Born in 1946, Sir Benjamin went to school at Millfield and inherited the baronetcy at the age of 15. "It was bad, there was no money, no brain cells, my family weren't academic they'd just been into hunting, fighting and drinking - killing French people, that was the family business." Packed off to Australia because of his wildness, he returned in 1971 to work as a stockbroker in London before making his fortune in the container trade. When that business was sold his interests diversified into technology, food retail, property investment, agriculture, insurance, as well as, of course, restoring and refurbishing the now magnificent Maunsel House from a positively ruinous state.

Wandering from the elegant dining room to the large Regency ballroom to the panelled but bookless library, you'll find portraits of Slade ancestors looking down upon you.
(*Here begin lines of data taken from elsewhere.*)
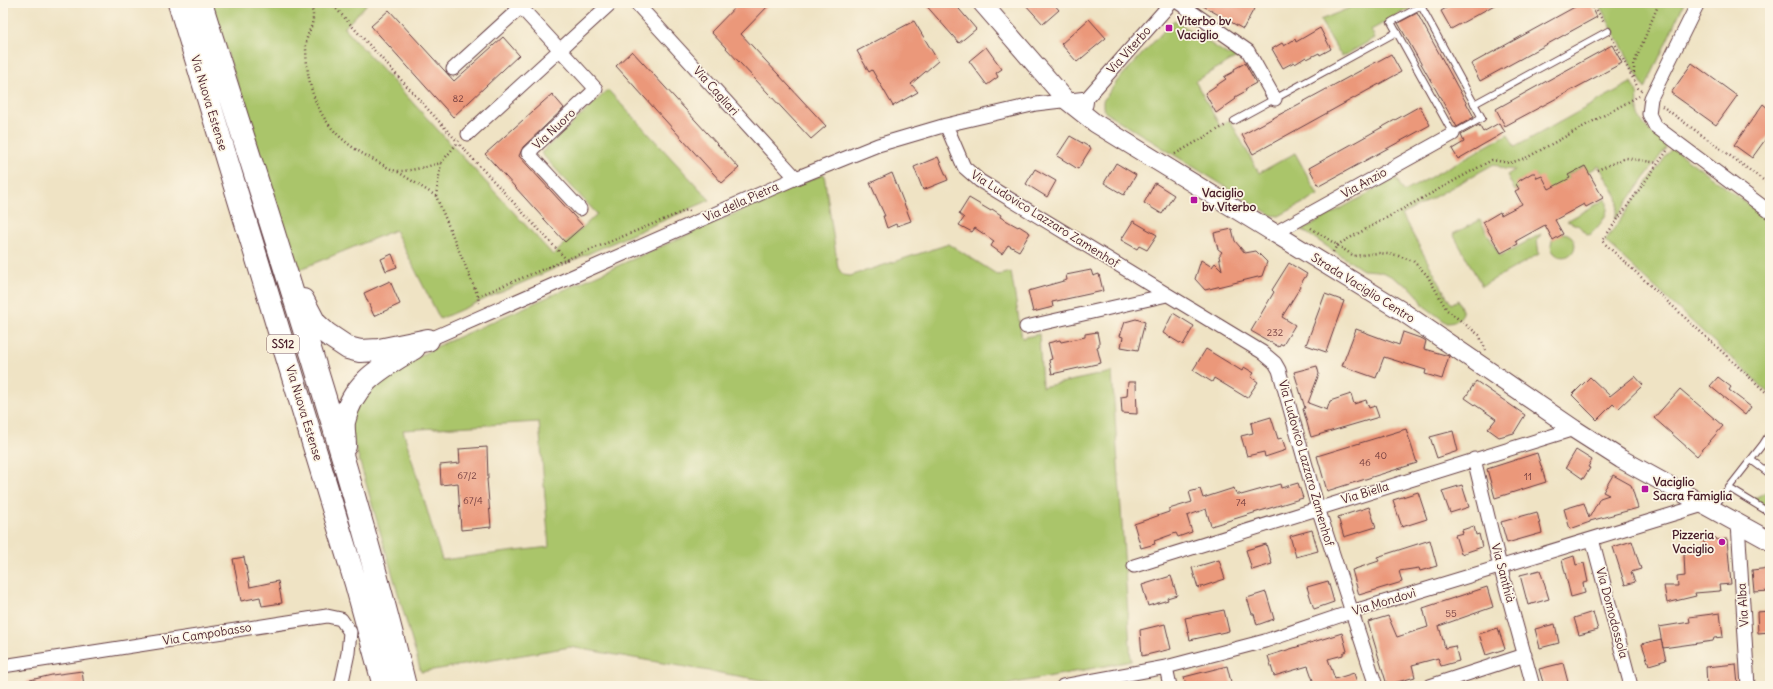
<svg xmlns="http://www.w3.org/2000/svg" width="1773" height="689" font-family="Delius,sans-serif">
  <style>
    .green { fill: #aac56b; stroke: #7a724b; fill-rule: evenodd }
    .building { fill: #eb987a }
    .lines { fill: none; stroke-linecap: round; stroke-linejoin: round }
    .lane-casing { stroke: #633c42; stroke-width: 8 }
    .street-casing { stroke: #633c42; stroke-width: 15 }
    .secondary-casing { stroke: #633c42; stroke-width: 20 }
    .highway-casing { stroke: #633c42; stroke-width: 24 }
    .path { stroke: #633c42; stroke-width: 2.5; stroke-dasharray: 1 3; stroke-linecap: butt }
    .lane { stroke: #fff; stroke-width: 6 }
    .street { stroke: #fff; stroke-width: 13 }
    .secondary { stroke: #fff; stroke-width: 18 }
    .highway { stroke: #fff; stroke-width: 22 }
    .poi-dot { fill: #b5179e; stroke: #fcf5e5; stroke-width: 1.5 }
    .labels { text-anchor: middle; stroke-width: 3.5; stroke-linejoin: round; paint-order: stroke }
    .number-label { font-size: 10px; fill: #723d3f }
    .shield { fill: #fcf5e5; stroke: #7f5f63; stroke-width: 1 }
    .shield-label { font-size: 11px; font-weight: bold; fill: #4a1f2b }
    .poi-label { font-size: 12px; font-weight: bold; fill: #4a1f2b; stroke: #fcf5e5; text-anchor: start }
    .street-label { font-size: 12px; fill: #4a1f2b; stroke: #fcf5e5 }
  </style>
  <rect width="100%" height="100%" fill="#fcf5e5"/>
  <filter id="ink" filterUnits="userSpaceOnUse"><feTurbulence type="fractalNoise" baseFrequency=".025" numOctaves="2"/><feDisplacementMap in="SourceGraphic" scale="8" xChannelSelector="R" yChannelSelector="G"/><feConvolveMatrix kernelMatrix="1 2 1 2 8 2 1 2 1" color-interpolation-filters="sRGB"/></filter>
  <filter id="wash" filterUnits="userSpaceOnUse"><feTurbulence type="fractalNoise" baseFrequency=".012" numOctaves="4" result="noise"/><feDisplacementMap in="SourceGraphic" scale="16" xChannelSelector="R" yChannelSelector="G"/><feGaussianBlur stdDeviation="0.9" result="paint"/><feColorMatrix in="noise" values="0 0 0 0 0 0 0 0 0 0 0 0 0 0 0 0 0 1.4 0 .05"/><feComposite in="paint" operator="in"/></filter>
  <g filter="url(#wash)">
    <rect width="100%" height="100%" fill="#efe3c4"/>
    <!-- green -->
    <path class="green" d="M211 3H368L344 28 553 255 597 214 541 153 608 90 710 200 440 319 395 230 298 270Z
      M1362 3H1419L1371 30 1375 38 1342 57 1320 20Z
      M1598 3H1684L1645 89 1639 78Z
      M1174 20 1228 55 1239 49 1242 54 1195 81 1220 126 1230 120 1259 173 1295 153 1318 195 1279 216 1271 215 1105 112 1103 107V101L1118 80Z
      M1632 82C1639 95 1637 94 1638 108 1638 126 1656 135 1668 145L1615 219 1618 205 1617 197 1599 166 1588 172 1584 166 1568 175 1571 180 1550 192 1535 174 1517 182 1519 189 1515 191 1507 175 1515 170 1504 169 1494 164 1402 215 1451 304 1458 300 1463 313C1459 320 1455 323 1447 323L1424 306 1419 297 1411 288 1387 274 1378 271 1363 270 1302 230 1396 178 1404 192 1508 134 1515 147Z
      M1672 148 1770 220V394L1605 241Z
      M824 174 838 268 843 275 850 276 949 244 998 275 1011 272 1022 338 1039 334 1042 387 1112 372 1131 661 1000 686H796L570 647 421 672 349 425 356 404 379 378 438 346ZM539 422 549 547 442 560 403 430Z
      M1606 199C1611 215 1600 224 1590 235L1585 233 1579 226 1567 221Z
      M1480 220 1500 256 1541 234 1537 240 1539 254 1482 286 1453 234Z
      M1551 245a12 12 0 1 1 24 0a12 12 0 1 1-24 0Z
      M1770 489V508L1754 499Z"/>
    <g id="blocks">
      <!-- building -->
      <path class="building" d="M739 3H771L741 34 826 126 811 139 711 32Z
        M924 3H954L976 29 959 43Z
        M1024 3H1053L1059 10 1043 24Z
        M1198 3H1248L1255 7 1243 29Z
        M1455 3H1498L1451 29 1441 11Z
        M1582 3H1590L1597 17 1480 81 1471 64Z
        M389 10 454 81 503 37 519 55 453 117 371 26Z
        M1417 13 1474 117 1457 127 1398 23Z
        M1089 19 1106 38 1077 62 1061 44Z
        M914 21 938 61 911 84 918 92 893 106 872 70 869 72 857 51Z
        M1320 28 1331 49 1320 55 1319 53 1307 59 1306 57 1295 64 1294 62 1283 68 1272 49 1282 43 1284 46 1295 39 1296 42Z
        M1612 45 1622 63 1505 126 1496 109Z
        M986 47 1002 69 996 73 998 77 987 85 969 61Z
        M632 51 739 168 722 183 616 66Z
        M1391 54 1401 72 1253 154 1242 135Z
        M1245 63 1256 83 1245 89 1246 91 1235 97 1236 99 1216 113 1205 93 1226 79 1224 77 1235 71 1234 69Z
        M1692 63 1737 96 1716 125 1671 93Z
        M552 94 564 108 523 147 519 156 583 226 565 242 485 154Z
        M1763 104 1770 110V133L1752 158 1734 145Z
        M1420 106 1430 125 1319 186 1309 168Z
        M1499 123 1505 132 1458 159 1452 149 1464 142 1461 135 1479 125 1483 132Z
        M1070 136 1091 148 1078 169 1057 156Z
        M938 157 948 180 923 190 914 167Z
        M1116 163 1136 175 1124 195 1104 183Z
        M1585 166 1603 198 1586 207 1584 204 1555 220 1563 234 1553 240 1545 225 1516 241 1518 244 1501 253 1483 222 1500 212 1501 215 1522 204 1515 191 1519 189 1516 184 1517 182 1532 173H1535L1537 178 1542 176 1549 189 1570 178 1568 175Z
        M1035 169 1056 181 1047 197 1026 184Z
        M892 173 911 221 897 226 896 224 887 228 883 216H885L870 183Z
        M1155 183 1174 195 1162 214 1144 203Z
        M969 198 991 211 992 209 1001 215 1000 217 1018 227 1019 226 1030 233 1019 251 1008 245 1002 254 991 246 994 241 975 228 972 232 959 225 964 218 959 214Z
        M1133 221 1157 235 1147 250 1139 246 1137 249 1121 240Z
        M1232 229 1235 241 1245 253 1256 251 1267 262 1262 276 1205 290 1195 279 1201 260 1212 267 1215 263 1222 270 1219 256 1222 252 1218 249 1214 233Z
        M392 254 397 267 386 271 381 259Z
        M1289 263 1307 274 1300 285 1301 286 1282 317 1295 325 1283 345 1281 344 1279 347 1251 331 1274 292 1272 290Z
        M1091 270 1093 276 1099 274 1103 291 1052 302 1053 307 1033 312 1028 291 1067 280 1066 275Z
        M390 281 400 304 374 316 364 293Z
        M1325 294 1344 301 1326 352 1306 345Z
        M1173 313 1194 326 1183 345 1163 333Z
        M1136 319 1145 322 1138 350 1121 347 1123 337 1120 336 1125 322Z
        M1356 329 1399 345 1403 332 1423 339 1426 341 1424 349 1449 356 1442 379 1425 374 1426 370 1384 357 1376 378 1342 366Z
        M1097 332 1099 342V346L1097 347 1101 363 1052 374 1049 360 1052 359 1048 343 1060 340 1061 342 1085 337V334Z
        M1206 349 1242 371 1244 367 1254 373 1251 377 1258 382 1247 398 1214 378 1212 382 1193 370Z
        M1317 366 1319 374 1308 403 1327 410 1330 401 1351 394 1354 404 1366 400 1369 408 1375 406 1379 417 1311 437 1303 409 1305 408 1294 372Z
        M1635 376 1643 385 1618 409 1613 404 1597 420 1572 395 1590 377 1610 396Z
        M1718 377 1731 387 1729 390 1751 407 1745 415 1710 386Z
        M1476 381 1525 415 1514 433 1499 437 1488 429 1496 419 1465 398Z
        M1128 382H1136L1137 414 1122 413 1121 397 1127 396Z
        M1680 389 1723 426 1697 456 1654 418Z
        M1271 417 1278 439 1282 438 1286 450 1265 457 1264 452 1247 456 1241 436 1253 433 1251 423Z
        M1406 429 1417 463 1327 491 1317 456Z
        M1453 431 1458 451 1437 458 1430 437Z
        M487 447 488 479H487L491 527 461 530 458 483 441 485 440 465 460 463 459 449Z
        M1576 450 1592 460 1588 467 1590 468 1583 479 1566 467Z
        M1537 453 1546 482 1495 498 1487 469Z
        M1613 475 1631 485 1638 508 1590 521V522L1570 529 1564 509 1584 503 1589 518 1600 498 1609 495 1603 492Z
        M1298 483 1303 498 1211 526 1206 509 1187 516 1192 532 1178 537 1176 533 1154 541 1155 544 1141 548 1134 524 1169 512V509L1192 502 1189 492 1200 489 1203 498 1234 488 1236 494H1240L1241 495 1280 484 1281 488Z
        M1462 485 1469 507 1450 513 1442 491Z
        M1418 492 1427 519 1402 527 1393 500Z
        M1369 507 1376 527 1344 537 1338 517Z
        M1537 512 1542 533 1507 543 1501 522Z
        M1474 526 1476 535 1479 534 1482 547 1461 554 1455 535 1463 533 1462 530Z
        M1312 530 1318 551 1296 557 1290 536Z
        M1716 538 1717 540 1727 539 1731 584 1719 585 1720 591 1695 593 1696 596 1667 603 1664 586H1678L1677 577 1685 576 1684 554 1704 549V539Z
        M1430 540 1437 566 1420 571 1419 568 1399 571 1402 582 1359 595 1352 570 1379 561 1377 557Z
        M1632 541 1641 569 1631 572 1635 582 1625 585 1613 547Z
        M1266 544 1272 564 1252 570 1246 550Z
        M1574 556 1576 565 1584 563 1588 582 1583 583 1585 593 1571 597 1562 560Z
        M244 557 250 587 278 581 282 603 262 606 260 597 241 601 233 559Z
        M1219 560 1225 579 1198 588 1192 568Z
        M1770 568V591L1754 592 1752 570Z
        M1540 570 1549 599 1528 605 1520 575Z
        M1171 576 1177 595 1167 598 1168 600 1148 606 1142 585Z
        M1328 581 1334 602 1314 609 1307 587Z
        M1487 587 1493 607 1439 626 1445 648 1455 646 1459 661 1441 666 1438 658 1412 665 1415 677 1387 685 1368 622 1388 616 1397 637 1428 627 1423 608Z
        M1266 592 1274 619 1257 625 1254 614H1252L1247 598Z
        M1224 610 1229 631 1190 640 1185 618Z
        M1770 611V632L1758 633 1757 612Z
        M1593 612 1598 630 1579 635 1574 618Z
        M1720 613 1723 637 1714 638 1713 641 1663 648 1666 660 1649 665 1642 644 1661 639 1663 648 1659 627 1690 622 1689 617Z
        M1165 624 1171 649 1142 656 1140 630Z
        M1555 624 1559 643 1540 648 1535 629Z
        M1498 628 1505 649 1486 655 1479 634Z
        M1342 633 1347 651 1343 653V655L1328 659 1335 679 1354 673 1358 686H1315L1308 666 1274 676 1268 656Z
        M1563 663 1569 686H1544L1539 669Z
        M1736 664 1738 685 1707 686 1706 667Z
        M1227 666 1232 686H1186L1184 677Z
        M82 671 84 686H27L26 681 52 675Z"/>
    </g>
  </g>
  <g filter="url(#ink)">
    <use href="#blocks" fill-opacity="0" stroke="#633c42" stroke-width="1"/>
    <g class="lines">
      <defs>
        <path id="lane" d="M1421 6 1482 118 1453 134 1391 22 1427 3
          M1474 104 1608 31
          M1234 121 1397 32
          M1751 460 1770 474
          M1729 488 1770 513
          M1713 508 1763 444 1770 433"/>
        <path id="street" d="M517 3 596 89 528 153 580 209
          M636 3 796 178
          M1179 3 1248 51 1275 99
          M1698 3 1651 98 1649 114 1655 126 1770 212
          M453 69 521 7
          M1086 105 1087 98 1171 3
          M946 125 964 167 980 181 1262 352 1275 363 1279 370 1318 508 1376 686
          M468 134 611 3
          M1275 233 1453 134
          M1026 327 1167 295
          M428 340 796 178 878 145 946 125 1036 104 1087 98
          M1474 459 1500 566 1533 686
          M1738 523 1748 686
          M1592 539 1631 686
          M1134 566 1574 429
          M3 666 327 616 341 619 350 632 348 653 341 686
          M1166 667 1170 686
          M1063 686 1166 667 1265 641 1351 612 1703 505
          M1430 686 1525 655"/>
        <path id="secondary" d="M982 3 1066 100 1095 123 1400 310 1574 429 1621 459 1770 541"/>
        <path id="highway" d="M179 3 356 584 384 686
          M201 3C272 230 348 455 405 686
          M303 300 315 323 327 334 348 348 360 351 379 350 428 340
          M345 446C345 438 343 429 344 422 352 382 383 367 414 348"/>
      </defs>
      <!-- lane casing -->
      <use href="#lane" class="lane-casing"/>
      <!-- street casing -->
      <use href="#street" class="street-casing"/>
      <!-- secondary casing -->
      <use href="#secondary" class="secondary-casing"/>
      <!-- highway casing -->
      <use href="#highway" class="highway-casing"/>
      <!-- path -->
      <path class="path" d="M309 3C320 22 305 31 306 47 307 101 325 135 374 160 381 163 391 171 399 171 412 171 428 166 441 163L459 141
        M331 3 456 140
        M1593 3 1604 23
        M1612 38 1638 88 1642 91
        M1634 77V64L1659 3
        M1662 106 1770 185
        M460 145 567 260
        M1667 151 1602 241 1770 396
        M1175 154 1226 125
        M1597 170 1626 158 1658 163
        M398 172 436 196 478 296 479 303
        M436 196 441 163
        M1311 228 1354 256 1378 253 1396 255 1413 261 1427 275 1447 310 1479 335 1486 350
        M1333 252 1337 245 1492 160 1510 163 1528 157 1639 96
        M478 296 687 210 690 211"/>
      <!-- lane -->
      <use href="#lane" class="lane"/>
      <!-- street -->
      <use href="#street" class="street"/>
      <!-- secondary -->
      <use href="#secondary" class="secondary"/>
      <!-- highway -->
      <use href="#highway" class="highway"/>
    </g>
  </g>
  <!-- markers -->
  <g class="poi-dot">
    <rect x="1165" y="24" width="8" height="8" rx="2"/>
    <rect x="1190" y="196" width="8" height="8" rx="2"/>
    <rect x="1641" y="485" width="8" height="8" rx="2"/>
    <circle cx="1722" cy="542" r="4"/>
  </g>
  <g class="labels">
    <!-- number labels -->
    <g class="number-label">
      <text x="458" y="102">82</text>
      <text x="1275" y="336">232</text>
      <text x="1381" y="459">40</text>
      <text x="1365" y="466">46</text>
      <text x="467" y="479">67/2</text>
      <text x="1528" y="480">11</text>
      <text x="473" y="504">67/4</text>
      <text x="1241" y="506">74</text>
      <text x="1451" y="617">55</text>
    </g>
    <!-- shield labels -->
    <rect class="shield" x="267" y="335" width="32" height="18" rx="3"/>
    <g class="shield-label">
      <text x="283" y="348">SS12</text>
    </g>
    <!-- poi labels -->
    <g class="poi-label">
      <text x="1177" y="25">Viterbo bv<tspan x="1177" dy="14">Vaciglio</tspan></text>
      <text x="1202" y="197">Vaciglio<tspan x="1202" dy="14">bv Viterbo</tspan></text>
      <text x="1653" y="486">Vaciglio<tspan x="1653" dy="14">Sacra Famiglia</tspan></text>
      <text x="1714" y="539" text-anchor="end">Pizzeria<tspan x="1714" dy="14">Vaciglio</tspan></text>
    </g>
    <!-- street labels -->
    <g class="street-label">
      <text transform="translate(1129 50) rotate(-48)" y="4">Via Viterbo</text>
      <text transform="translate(716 91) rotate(48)" y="4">Via Cagliari</text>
      <text transform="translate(209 103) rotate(73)" y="4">Via Nuova Estense</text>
      <text transform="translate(554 129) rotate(-43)" y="4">Via Nuoro</text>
      <text transform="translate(1364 183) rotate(-29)" y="4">Via Anzio</text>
      <text transform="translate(741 202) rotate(-24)" y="4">Via della Pietra</text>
      <text transform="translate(1045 219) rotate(32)" y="4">Via Ludovico Lazzaro Zamenhof</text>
      <text transform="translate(1363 288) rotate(32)" y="4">Strada Vaciglio Centro</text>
      <text transform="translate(304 413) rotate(73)" y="4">Via Nuova Estense</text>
      <text transform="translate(1306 463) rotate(74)" y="4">Via Ludovico Lazzaro Zamenhof</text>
      <text transform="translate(1365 493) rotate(-17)" y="4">Via Biella</text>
      <text transform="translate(1503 573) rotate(75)" y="4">Via Santhià</text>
      <text transform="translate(1384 602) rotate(-17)" y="4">Via Mondovì</text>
      <text transform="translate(1743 605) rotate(-94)" y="4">Via Alba</text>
      <text transform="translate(1612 613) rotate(75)" y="4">Via Domodossola</text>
      <text transform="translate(207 634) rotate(-9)" y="4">Via Campobasso</text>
    </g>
  </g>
  <!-- margin -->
  <rect width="1773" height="689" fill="none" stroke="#fcf5e5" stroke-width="16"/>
</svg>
Upstairs each of the 13 bedrooms is unique and each is sumptuously decorated, many have four posters and the master of them all is the Elizabethan eight-foot-six-inch-wide bed (where do they get the sheets?) complete with the family coat of arms hand-embroidered on its damask eiderdown in the King's Room. But perhaps the prize for originality should go to the en-suite bathrooms; from the bath in the box, to the shower that sprays from the side, to the copper 'bateau' tub, they're great.

A house as old as this must surely have ghosts. "There are a few," Sir Benjamin says, "we keep them all downstairs, they're not allowed upstairs. We play down the ghosts because modern people don't like ghosts, they're frightened by ghosts. In one of the cottages we did have a very bad poltergeist, the builders and the painters didn't like it so we ended up paying about 300 quid for a medium who rounded up all the spare ghosts that were going to be any trouble and sent them all down the road."

Currently Sir Benjamin is quite literally scouring the globe for a suitable Slade with the right genes to become his heir and is even hoping to make a television programme about his quest. Since there are three-and-a-half thousand Slades claiming kinship in the States alone, the task is not going to be easy. He admits the search is not entirely altruistic as he wants the successor to take over the running of the estate so that he can go skiing, take in Goodwood and participate in general partying.

These days the self-confessed eccentric, seventh Slade Baronet lives across the way in a farmhouse, while Maunsel House is let out for weddings, conferences or perhaps an out-of-London house party.